■ ACTIVITY: Transcribe every entry that follows, word for word, and omit the images.

■ INPUT:

----

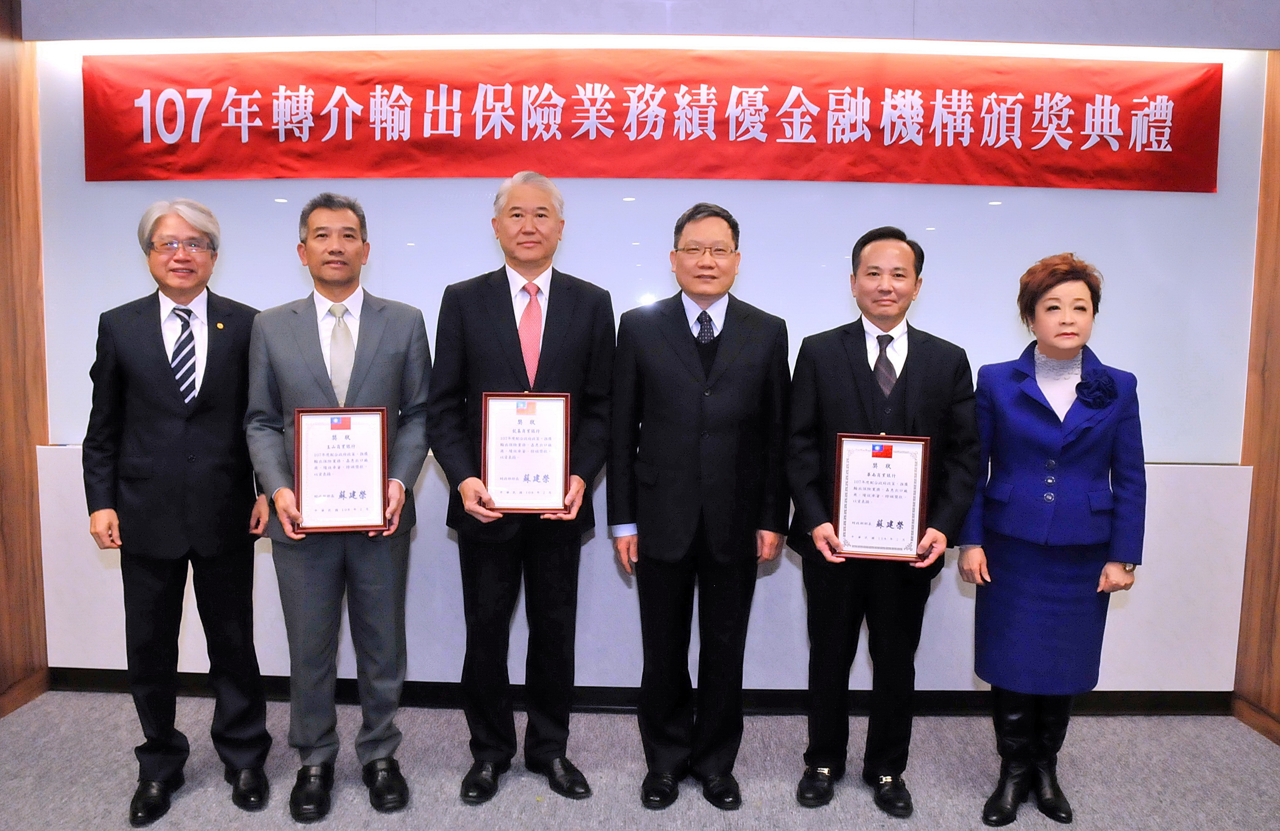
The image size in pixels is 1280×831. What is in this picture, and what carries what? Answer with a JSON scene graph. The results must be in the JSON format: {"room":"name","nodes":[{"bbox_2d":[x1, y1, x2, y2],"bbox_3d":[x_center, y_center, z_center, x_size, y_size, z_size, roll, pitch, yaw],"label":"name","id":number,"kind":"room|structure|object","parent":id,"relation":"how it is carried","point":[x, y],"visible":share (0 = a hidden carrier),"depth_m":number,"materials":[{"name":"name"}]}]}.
{"room":"event hall","nodes":[
{"label":"event hall","id":0,"kind":"room"},
{"bbox_2d":[0,0,51,718],"bbox_3d":[-2.421,-0.211,2.432,0.202,2.840,2.810,1,5,1],"label":"left wall","id":1,"kind":"structure","parent":0,"point":[3,169],"depth_m":3.36,"materials":[{"name":"brown wood"}]},
{"bbox_2d":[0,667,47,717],"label":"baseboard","id":2,"kind":"structure","parent":1,"relation":"attached to","point":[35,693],"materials":[{"name":"brown wood"}]},
{"bbox_2d":[0,691,1279,830],"bbox_3d":[-0.088,1.387,1.193,5.778,0.104,5.449,1,5,1],"label":"floor","id":3,"kind":"structure","parent":0,"point":[1130,732],"depth_m":2.89,"materials":[{"name":"grey carpet"}]},
{"bbox_2d":[82,196,279,825],"bbox_3d":[-1.423,0.264,2.797,0.522,1.816,0.612,-3,6,-33],"label":"man","id":4,"kind":"object","parent":3,"relation":"on","point":[221,376],"visible":0.96,"depth_m":2.63},
{"bbox_2d":[243,192,430,818],"bbox_3d":[-0.939,0.264,2.785,0.543,1.823,0.578,-2,6,-30],"label":"man","id":5,"kind":"object","parent":3,"relation":"on","point":[376,376],"visible":0.95,"depth_m":2.64},
{"bbox_2d":[291,405,389,532],"bbox_3d":[-0.860,0.157,2.552,0.255,0.354,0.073,0,5,-10],"label":"framed certificate","id":6,"kind":"object","parent":5,"relation":"in","point":[362,493],"visible":0.99,"depth_m":2.54,"materials":[{"name":"white paper"}]},
{"bbox_2d":[426,169,613,804],"bbox_3d":[-0.376,0.225,2.855,0.553,1.912,0.577,0,5,-11],"label":"man","id":7,"kind":"object","parent":3,"relation":"on","point":[567,349],"visible":0.97,"depth_m":2.72},
{"bbox_2d":[479,391,571,511],"bbox_3d":[-0.337,0.108,2.609,0.253,0.353,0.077,1,5,1],"label":"framed certificate","id":8,"kind":"object","parent":7,"relation":"in","point":[559,490],"visible":0.98,"depth_m":2.60,"materials":[{"name":"white paper"}]},
{"bbox_2d":[607,201,792,808],"bbox_3d":[0.191,0.272,2.848,0.541,1.833,0.569,1,5,1],"label":"man","id":9,"kind":"object","parent":3,"relation":"on","point":[678,367],"visible":0.98,"depth_m":2.70},
{"bbox_2d":[782,225,978,816],"bbox_3d":[0.733,0.315,2.777,0.567,1.771,0.568,1,5,1],"label":"man","id":10,"kind":"object","parent":3,"relation":"on","point":[861,367],"visible":0.96,"depth_m":2.67},
{"bbox_2d":[831,432,931,559],"bbox_3d":[0.698,0.238,2.585,0.259,0.359,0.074,1,5,1],"label":"framed certificate","id":11,"kind":"object","parent":10,"relation":"in","point":[895,532],"visible":0.98,"depth_m":2.57,"materials":[{"name":"white paper"}]},
{"bbox_2d":[956,251,1147,827],"bbox_3d":[1.242,0.372,2.730,0.498,1.652,0.596,3,6,25],"label":"woman","id":12,"kind":"object","parent":3,"relation":"on","point":[1051,418],"visible":0.97,"depth_m":2.59},
{"bbox_2d":[16,0,1271,696],"bbox_3d":[0.070,-0.305,3.436,5.048,2.889,0.258,1,5,1],"label":"back wall","id":13,"kind":"structure","parent":0,"point":[940,189],"depth_m":3.38,"materials":[{"name":"paint"}]},
{"bbox_2d":[55,669,1233,715],"bbox_3d":[0.078,1.090,3.442,4.408,0.096,0.021,1,5,1],"label":"baseboard","id":14,"kind":"structure","parent":13,"relation":"attached to","point":[441,690],"depth_m":3.43,"materials":[{"name":"black wood"}]},
{"bbox_2d":[75,48,1222,191],"bbox_3d":[0.063,-1.122,3.363,4.279,0.482,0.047,1,5,1],"label":"red banner","id":15,"kind":"object","parent":13,"relation":"attached to","point":[1039,122],"visible":0.97,"depth_m":3.35,"materials":[{"name":"red fabric"}]},
{"bbox_2d":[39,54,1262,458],"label":"whiteboard","id":16,"kind":"object","parent":13,"relation":"attached to","point":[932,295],"visible":0.51,"depth_m":3.36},
{"bbox_2d":[1231,52,1279,744],"bbox_3d":[2.390,-0.121,2.277,0.185,2.808,3.183,1,5,1],"label":"right wall","id":17,"kind":"structure","parent":0,"point":[1278,256],"depth_m":3.32,"materials":[{"name":"brown wood"}]},
{"bbox_2d":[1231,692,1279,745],"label":"baseboard","id":18,"kind":"structure","parent":17,"relation":"attached to","point":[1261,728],"depth_m":3.33,"materials":[{"name":"brown wood"}]}
]}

----

■ SOLUTION FOR THIS EXERCISE:
The image size in pixels is 1280×831. What is in this picture, and what carries what? Answer with a JSON scene graph. The results must be in the JSON format: {"room":"name","nodes":[{"bbox_2d":[x1, y1, x2, y2],"bbox_3d":[x_center, y_center, z_center, x_size, y_size, z_size, roll, pitch, yaw],"label":"name","id":number,"kind":"room|structure|object","parent":id,"relation":"how it is carried","point":[x, y],"visible":share (0 = a hidden carrier),"depth_m":number,"materials":[{"name":"name"}]}]}.
{"room":"event hall","nodes":[
{"label":"event hall","id":0,"kind":"room"},
{"bbox_2d":[0,0,51,718],"bbox_3d":[-2.421,-0.211,2.432,0.202,2.840,2.810,1,5,1],"label":"left wall","id":1,"kind":"structure","parent":0,"point":[3,169],"depth_m":3.36,"materials":[{"name":"brown wood"}]},
{"bbox_2d":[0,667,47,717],"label":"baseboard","id":2,"kind":"structure","parent":1,"relation":"attached to","point":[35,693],"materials":[{"name":"brown wood"}]},
{"bbox_2d":[0,691,1279,830],"bbox_3d":[-0.088,1.387,1.193,5.778,0.104,5.449,1,5,1],"label":"floor","id":3,"kind":"structure","parent":0,"point":[1130,732],"depth_m":2.89,"materials":[{"name":"grey carpet"}]},
{"bbox_2d":[82,196,279,825],"bbox_3d":[-1.423,0.264,2.797,0.522,1.816,0.612,-3,6,-33],"label":"man","id":4,"kind":"object","parent":3,"relation":"on","point":[221,376],"visible":0.96,"depth_m":2.63},
{"bbox_2d":[243,192,430,818],"bbox_3d":[-0.939,0.264,2.785,0.543,1.823,0.578,-2,6,-30],"label":"man","id":5,"kind":"object","parent":3,"relation":"on","point":[376,376],"visible":0.95,"depth_m":2.64},
{"bbox_2d":[291,405,389,532],"bbox_3d":[-0.860,0.157,2.552,0.255,0.354,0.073,0,5,-10],"label":"framed certificate","id":6,"kind":"object","parent":5,"relation":"in","point":[362,493],"visible":0.99,"depth_m":2.54,"materials":[{"name":"white paper"}]},
{"bbox_2d":[426,169,613,804],"bbox_3d":[-0.376,0.225,2.855,0.553,1.912,0.577,0,5,-11],"label":"man","id":7,"kind":"object","parent":3,"relation":"on","point":[567,349],"visible":0.97,"depth_m":2.72},
{"bbox_2d":[479,391,571,511],"bbox_3d":[-0.337,0.108,2.609,0.253,0.353,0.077,1,5,1],"label":"framed certificate","id":8,"kind":"object","parent":7,"relation":"in","point":[559,490],"visible":0.98,"depth_m":2.60,"materials":[{"name":"white paper"}]},
{"bbox_2d":[607,201,792,808],"bbox_3d":[0.191,0.272,2.848,0.541,1.833,0.569,1,5,1],"label":"man","id":9,"kind":"object","parent":3,"relation":"on","point":[678,367],"visible":0.98,"depth_m":2.70},
{"bbox_2d":[782,225,978,816],"bbox_3d":[0.733,0.315,2.777,0.567,1.771,0.568,1,5,1],"label":"man","id":10,"kind":"object","parent":3,"relation":"on","point":[861,367],"visible":0.96,"depth_m":2.67},
{"bbox_2d":[831,432,931,559],"bbox_3d":[0.698,0.238,2.585,0.259,0.359,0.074,1,5,1],"label":"framed certificate","id":11,"kind":"object","parent":10,"relation":"in","point":[895,532],"visible":0.98,"depth_m":2.57,"materials":[{"name":"white paper"}]},
{"bbox_2d":[956,251,1147,827],"bbox_3d":[1.242,0.372,2.730,0.498,1.652,0.596,3,6,25],"label":"woman","id":12,"kind":"object","parent":3,"relation":"on","point":[1051,418],"visible":0.97,"depth_m":2.59},
{"bbox_2d":[16,0,1271,696],"bbox_3d":[0.070,-0.305,3.436,5.048,2.889,0.258,1,5,1],"label":"back wall","id":13,"kind":"structure","parent":0,"point":[940,189],"depth_m":3.38,"materials":[{"name":"paint"}]},
{"bbox_2d":[55,669,1233,715],"bbox_3d":[0.078,1.090,3.442,4.408,0.096,0.021,1,5,1],"label":"baseboard","id":14,"kind":"structure","parent":13,"relation":"attached to","point":[441,690],"depth_m":3.43,"materials":[{"name":"black wood"}]},
{"bbox_2d":[75,48,1222,191],"bbox_3d":[0.063,-1.122,3.363,4.279,0.482,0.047,1,5,1],"label":"red banner","id":15,"kind":"object","parent":13,"relation":"attached to","point":[1039,122],"visible":0.97,"depth_m":3.35,"materials":[{"name":"red fabric"}]},
{"bbox_2d":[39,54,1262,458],"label":"whiteboard","id":16,"kind":"object","parent":13,"relation":"attached to","point":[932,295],"visible":0.51,"depth_m":3.36},
{"bbox_2d":[1231,52,1279,744],"bbox_3d":[2.390,-0.121,2.277,0.185,2.808,3.183,1,5,1],"label":"right wall","id":17,"kind":"structure","parent":0,"point":[1278,256],"depth_m":3.32,"materials":[{"name":"brown wood"}]},
{"bbox_2d":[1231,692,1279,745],"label":"baseboard","id":18,"kind":"structure","parent":17,"relation":"attached to","point":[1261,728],"depth_m":3.33,"materials":[{"name":"brown wood"}]}
]}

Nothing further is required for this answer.